I had so many things running through my head when it came to Blythe’s story, but I found myself rooting for her and believing her. Her experience as a new mom, really hit home for me. My first born was colic, cried 6 hours a day, hardly slept and wanted to be held ALL the time! It was incredibly exhausting and not what I envisioned motherhood to be back then. Having gone through PPD myself, I understood Blythe in those moments. However, I never neglected my child or went through a lot of the other things she was going through, so I couldn’t relate to it. But I definitely felt her emotions!
FOX- He was such a dick! It was heartbreaking to watch Fox be as dismissive as he was, and to do what he did!
MRS. ELLINGTON -I loved her and loved that she took on the motherly role that Blythe so badly needed.
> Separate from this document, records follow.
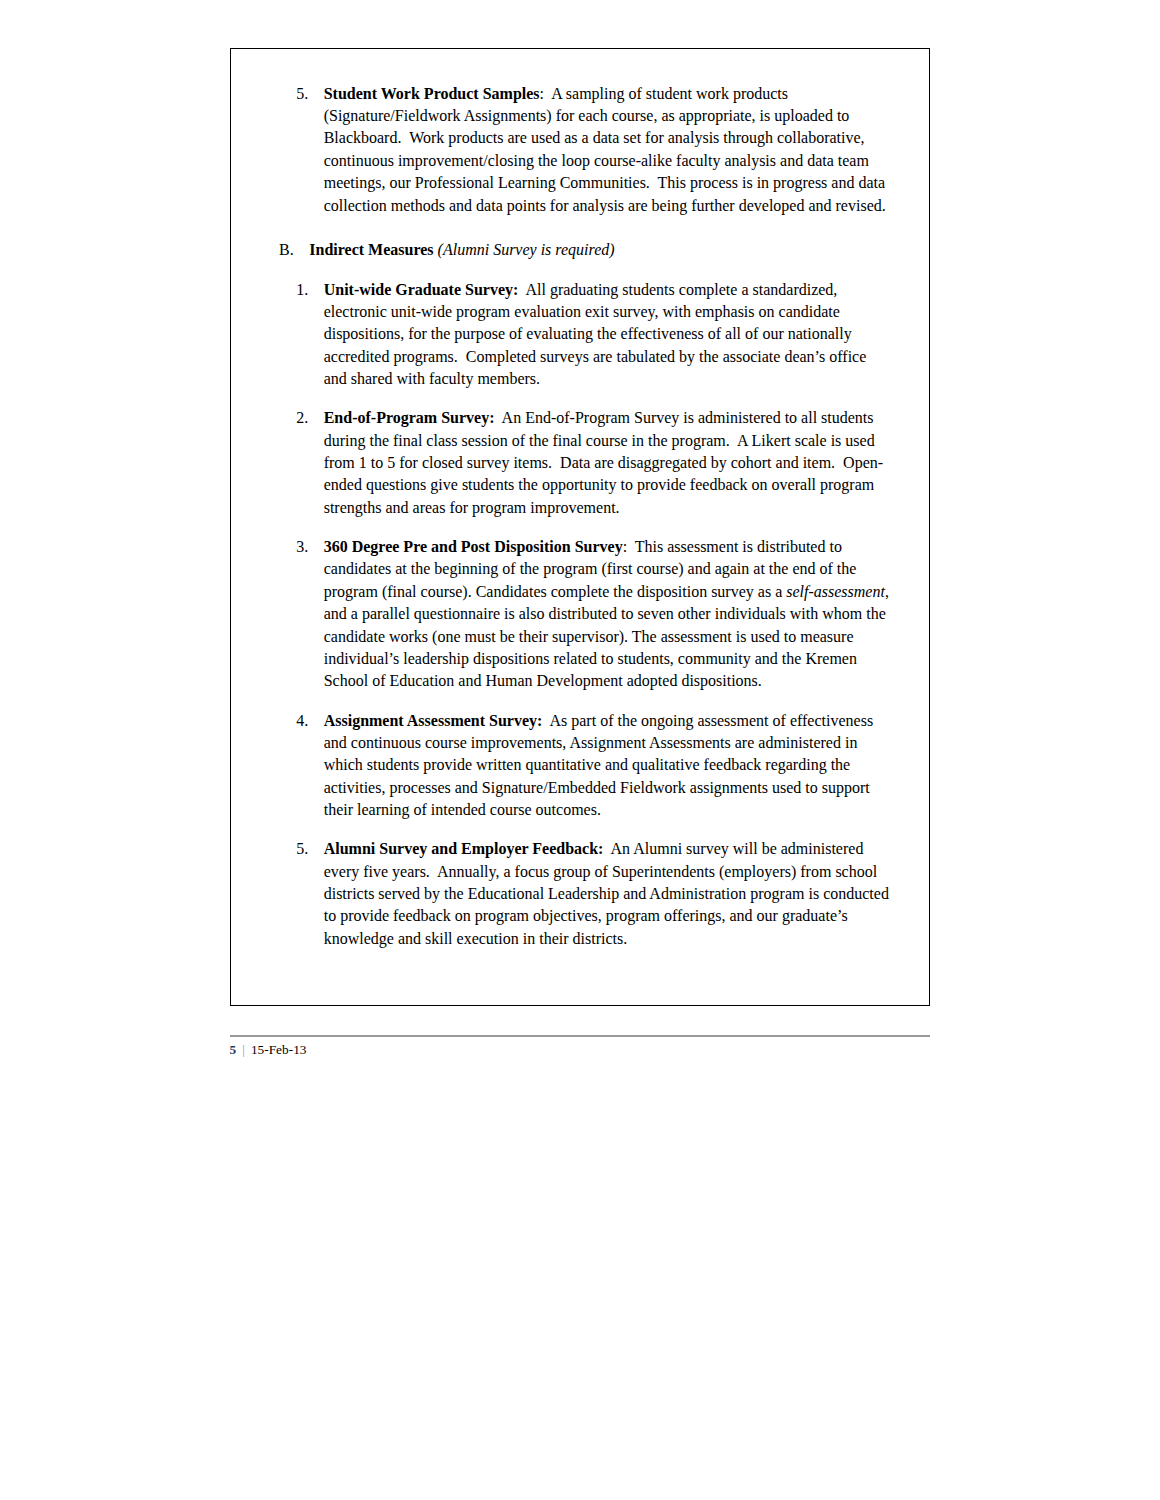Student Work Product Samples: A sampling of student work products (Signature/Fieldwork Assignments) for each course, as appropriate, is uploaded to Blackboard. Work products are used as a data set for analysis through collaborative, continuous improvement/closing the loop course-alike faculty analysis and data team meetings, our Professional Learning Communities. This process is in progress and data collection methods and data points for analysis are being further developed and revised.
Indirect Measures (Alumni Survey is required)
Unit-wide Graduate Survey: All graduating students complete a standardized, electronic unit-wide program evaluation exit survey, with emphasis on candidate dispositions, for the purpose of evaluating the effectiveness of all of our nationally accredited programs. Completed surveys are tabulated by the associate dean’s office and shared with faculty members.
End-of-Program Survey: An End-of-Program Survey is administered to all students during the final class session of the final course in the program. A Likert scale is used from 1 to 5 for closed survey items. Data are disaggregated by cohort and item. Open-ended questions give students the opportunity to provide feedback on overall program strengths and areas for program improvement.
360 Degree Pre and Post Disposition Survey: This assessment is distributed to candidates at the beginning of the program (first course) and again at the end of the program (final course). Candidates complete the disposition survey as a self-assessment, and a parallel questionnaire is also distributed to seven other individuals with whom the candidate works (one must be their supervisor). The assessment is used to measure individual’s leadership dispositions related to students, community and the Kremen School of Education and Human Development adopted dispositions.
Assignment Assessment Survey: As part of the ongoing assessment of effectiveness and continuous course improvements, Assignment Assessments are administered in which students provide written quantitative and qualitative feedback regarding the activities, processes and Signature/Embedded Fieldwork assignments used to support their learning of intended course outcomes.
Alumni Survey and Employer Feedback: An Alumni survey will be administered every five years. Annually, a focus group of Superintendents (employers) from school districts served by the Educational Leadership and Administration program is conducted to provide feedback on program objectives, program offerings, and our graduate’s knowledge and skill execution in their districts.
5|15-Feb-13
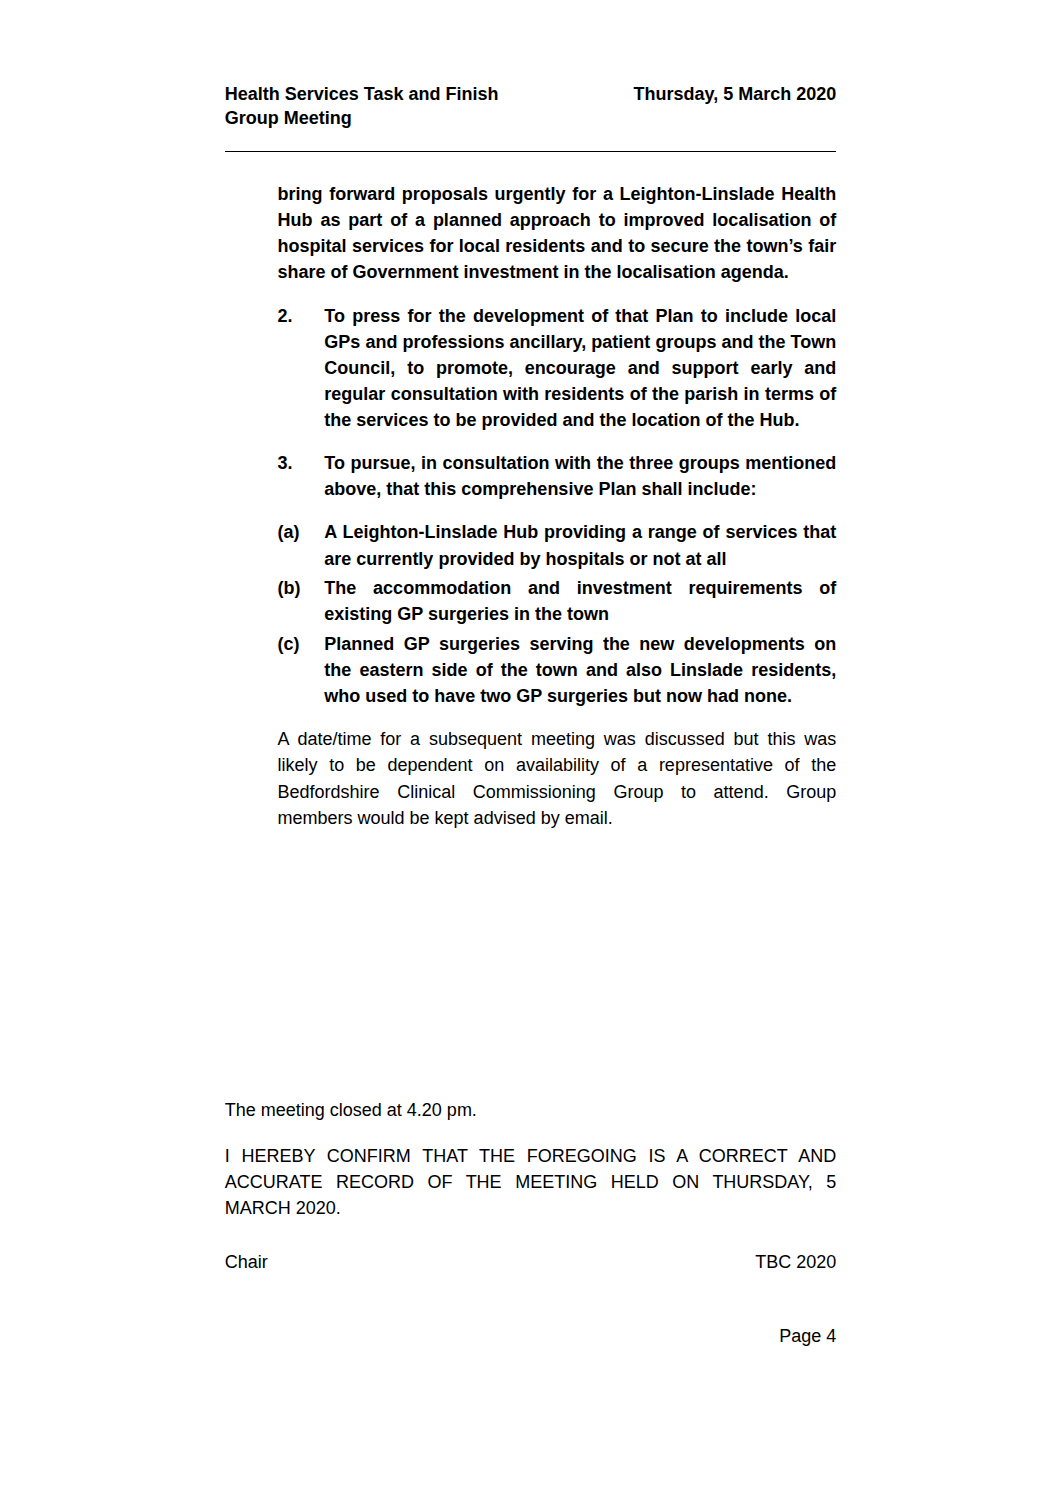Health Services Task and Finish Group Meeting
Thursday, 5 March 2020
bring forward proposals urgently for a Leighton-Linslade Health Hub as part of a planned approach to improved localisation of hospital services for local residents and to secure the town’s fair share of Government investment in the localisation agenda.
2.
To press for the development of that Plan to include local GPs and professions ancillary, patient groups and the Town Council, to promote, encourage and support early and regular consultation with residents of the parish in terms of the services to be provided and the location of the Hub.
3.
To pursue, in consultation with the three groups mentioned above, that this comprehensive Plan shall include:
(a)
A Leighton-Linslade Hub providing a range of services that are currently provided by hospitals or not at all
(b)
The accommodation and investment requirements of existing GP surgeries in the town
(c)
Planned GP surgeries serving the new developments on the eastern side of the town and also Linslade residents, who used to have two GP surgeries but now had none.
A date/time for a subsequent meeting was discussed but this was likely to be dependent on availability of a representative of the Bedfordshire Clinical Commissioning Group to attend. Group members would be kept advised by email.
The meeting closed at 4.20 pm.
I HEREBY CONFIRM THAT THE FOREGOING IS A CORRECT AND ACCURATE RECORD OF THE MEETING HELD ON THURSDAY, 5 MARCH 2020.
Chair TBC 2020
Page 4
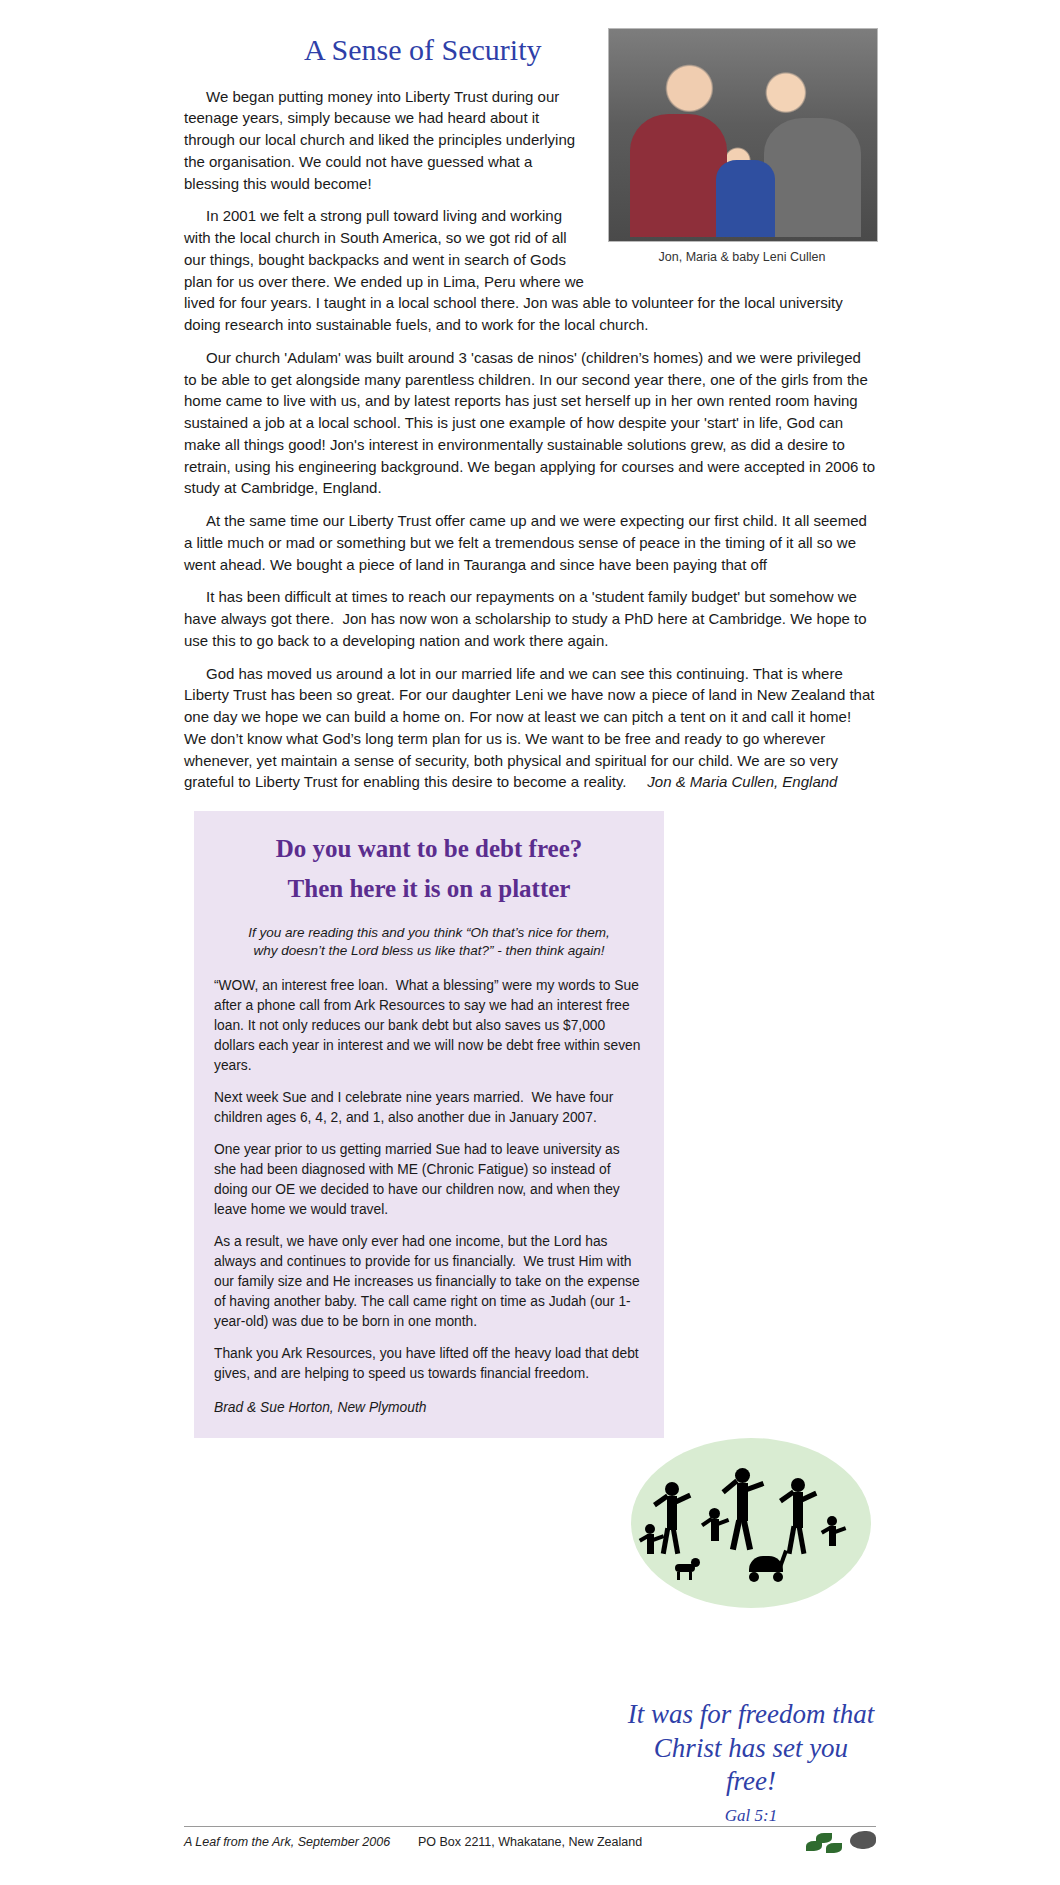Jon, Maria & baby Leni Cullen
A Sense of Security
We began putting money into Liberty Trust during our teenage years, simply because we had heard about it through our local church and liked the principles underlying the organisation. We could not have guessed what a blessing this would become!
In 2001 we felt a strong pull toward living and working with the local church in South America, so we got rid of all our things, bought backpacks and went in search of Gods plan for us over there. We ended up in Lima, Peru where we lived for four years. I taught in a local school there. Jon was able to volunteer for the local university doing research into sustainable fuels, and to work for the local church.
Our church 'Adulam' was built around 3 'casas de ninos' (children’s homes) and we were privileged to be able to get alongside many parentless children. In our second year there, one of the girls from the home came to live with us, and by latest reports has just set herself up in her own rented room having sustained a job at a local school. This is just one example of how despite your 'start' in life, God can make all things good! Jon's interest in environmentally sustainable solutions grew, as did a desire to retrain, using his engineering background. We began applying for courses and were accepted in 2006 to study at Cambridge, England.
At the same time our Liberty Trust offer came up and we were expecting our first child. It all seemed a little much or mad or something but we felt a tremendous sense of peace in the timing of it all so we went ahead. We bought a piece of land in Tauranga and since have been paying that off
It has been difficult at times to reach our repayments on a 'student family budget' but somehow we have always got there. Jon has now won a scholarship to study a PhD here at Cambridge. We hope to use this to go back to a developing nation and work there again.
God has moved us around a lot in our married life and we can see this continuing. That is where Liberty Trust has been so great. For our daughter Leni we have now a piece of land in New Zealand that one day we hope we can build a home on. For now at least we can pitch a tent on it and call it home! We don’t know what God’s long term plan for us is. We want to be free and ready to go wherever whenever, yet maintain a sense of security, both physical and spiritual for our child. We are so very grateful to Liberty Trust for enabling this desire to become a reality. Jon & Maria Cullen, England
Do you want to be debt free?
Then here it is on a platter
If you are reading this and you think “Oh that’s nice for them,
why doesn’t the Lord bless us like that?” - then think again!
“WOW, an interest free loan. What a blessing” were my words to Sue after a phone call from Ark Resources to say we had an interest free loan. It not only reduces our bank debt but also saves us $7,000 dollars each year in interest and we will now be debt free within seven years.
Next week Sue and I celebrate nine years married. We have four children ages 6, 4, 2, and 1, also another due in January 2007.
One year prior to us getting married Sue had to leave university as she had been diagnosed with ME (Chronic Fatigue) so instead of doing our OE we decided to have our children now, and when they leave home we would travel.
As a result, we have only ever had one income, but the Lord has always and continues to provide for us financially. We trust Him with our family size and He increases us financially to take on the expense of having another baby. The call came right on time as Judah (our 1-year-old) was due to be born in one month.
Thank you Ark Resources, you have lifted off the heavy load that debt gives, and are helping to speed us towards financial freedom.
Brad & Sue Horton, New Plymouth
It was for freedom that Christ has set you free! Gal 5:1
A Leaf from the Ark, September 2006 PO Box 2211, Whakatane, New Zealand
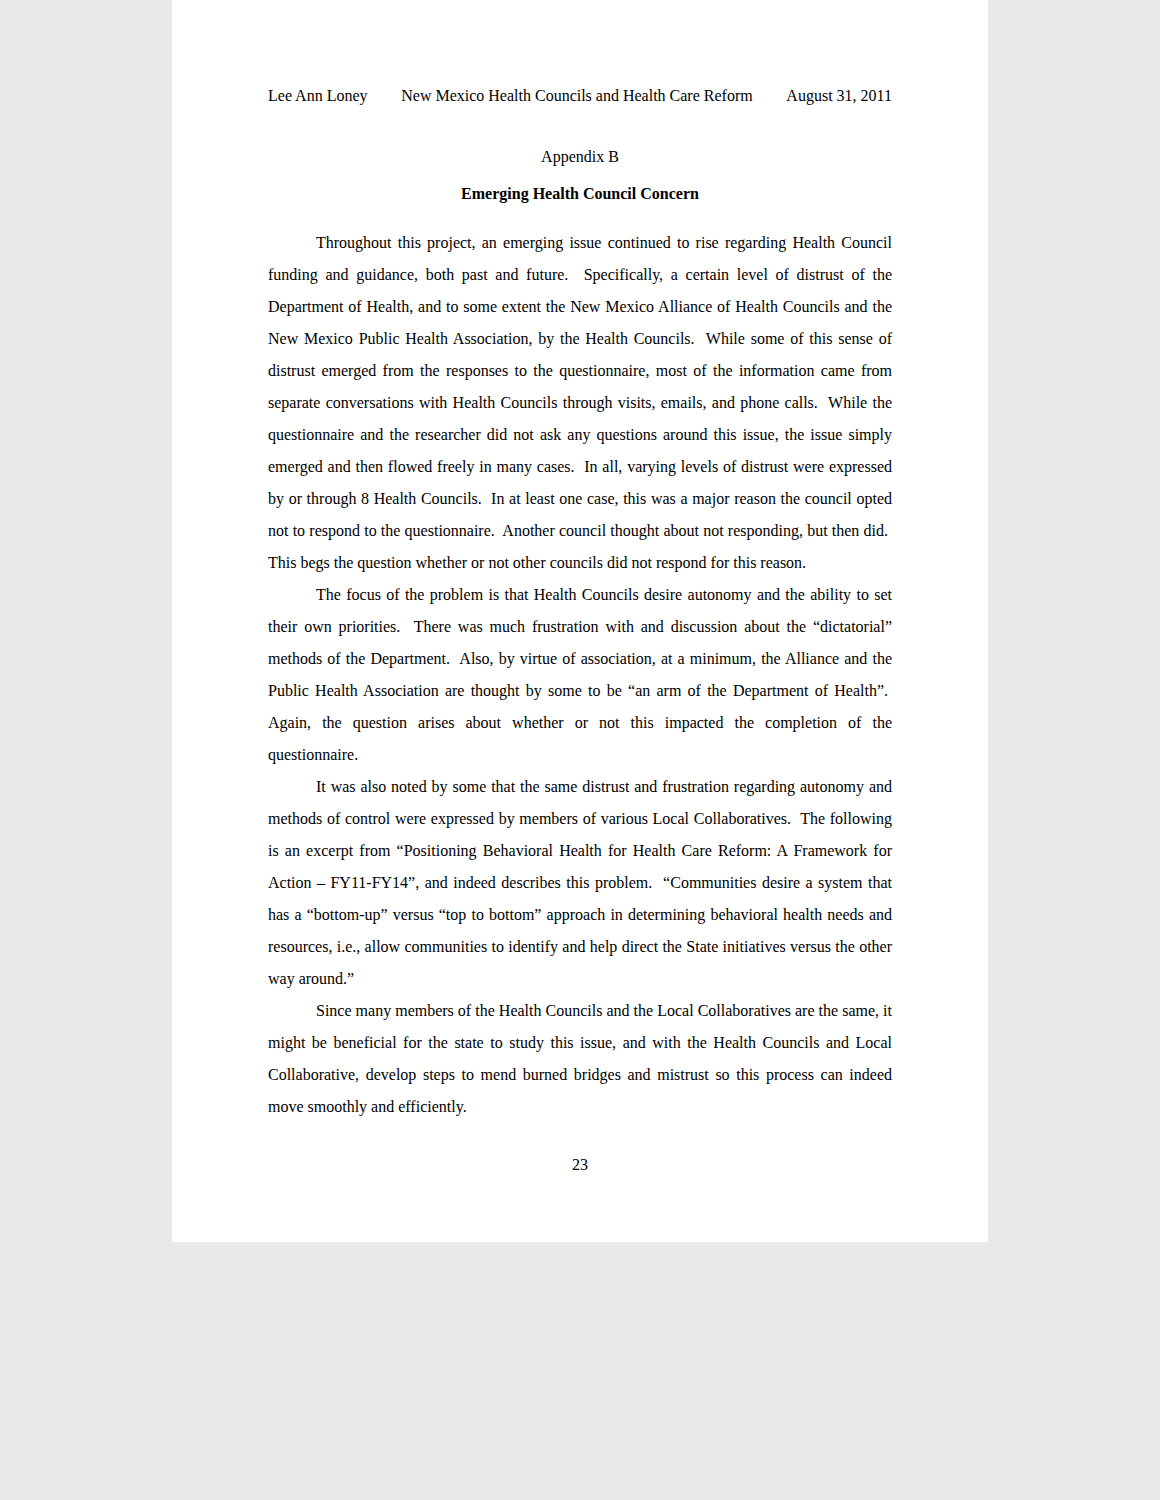Lee Ann Loney New Mexico Health Councils and Health Care Reform August 31, 2011
Appendix B
Emerging Health Council Concern
Throughout this project, an emerging issue continued to rise regarding Health Council funding and guidance, both past and future. Specifically, a certain level of distrust of the Department of Health, and to some extent the New Mexico Alliance of Health Councils and the New Mexico Public Health Association, by the Health Councils. While some of this sense of distrust emerged from the responses to the questionnaire, most of the information came from separate conversations with Health Councils through visits, emails, and phone calls. While the questionnaire and the researcher did not ask any questions around this issue, the issue simply emerged and then flowed freely in many cases. In all, varying levels of distrust were expressed by or through 8 Health Councils. In at least one case, this was a major reason the council opted not to respond to the questionnaire. Another council thought about not responding, but then did. This begs the question whether or not other councils did not respond for this reason.
The focus of the problem is that Health Councils desire autonomy and the ability to set their own priorities. There was much frustration with and discussion about the “dictatorial” methods of the Department. Also, by virtue of association, at a minimum, the Alliance and the Public Health Association are thought by some to be “an arm of the Department of Health”. Again, the question arises about whether or not this impacted the completion of the questionnaire.
It was also noted by some that the same distrust and frustration regarding autonomy and methods of control were expressed by members of various Local Collaboratives. The following is an excerpt from “Positioning Behavioral Health for Health Care Reform: A Framework for Action – FY11-FY14”, and indeed describes this problem. “Communities desire a system that has a “bottom-up” versus “top to bottom” approach in determining behavioral health needs and resources, i.e., allow communities to identify and help direct the State initiatives versus the other way around.”
Since many members of the Health Councils and the Local Collaboratives are the same, it might be beneficial for the state to study this issue, and with the Health Councils and Local Collaborative, develop steps to mend burned bridges and mistrust so this process can indeed move smoothly and efficiently.
23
I wish we got to see more of what happened in her relationship with Blythe in the 2nd half of the book.
CECILIA & ETTA – I couldn’t stand these two women. They were just awful!
I was a little disappointed with Gemma & Blythe’s relationship. I was hoping for some drama in that department. I was surprised and irritated that Blythe never confronted her about the affair. Then what was the point of going through all that trouble?!!
Don’t worry, I’m not gonna spoil it. But you’ll either feel satisfied, or you won’t. In this case, it worked well enough for me.
I did think the 2nd half of the book stretched a little longer in some areas than it really needed to, making the ending seem a tad rushed. There were some missed opportunities that I would have preferred and love to have seen instead.
Overall, it was still a good read and one I’d say, is worth picking up.
Blythe Connor is determined that she will be the warm, comforting mother to her new baby Violet that she herself never had.
But in the thick of motherhood’s exhausting early days, Blythe becomes convinced that something is wrong with her daughter—she doesn’t behave like most children do.
Or is it all in Blythe’s head? Her husband, Fox, says she’s imagining things. The more Fox dismisses her fears, the more Blythe begins to question her own sanity, and the more we begin to question what Blythe is telling us about her life as well.
Then their son Sam is born—and with him, Blythe has the blissful connection she’d always imagined with her child. Even Violet seems to love her little brother. But when life as they know it is changed in an instant, the devastating fall-out forces Blythe to face the truth.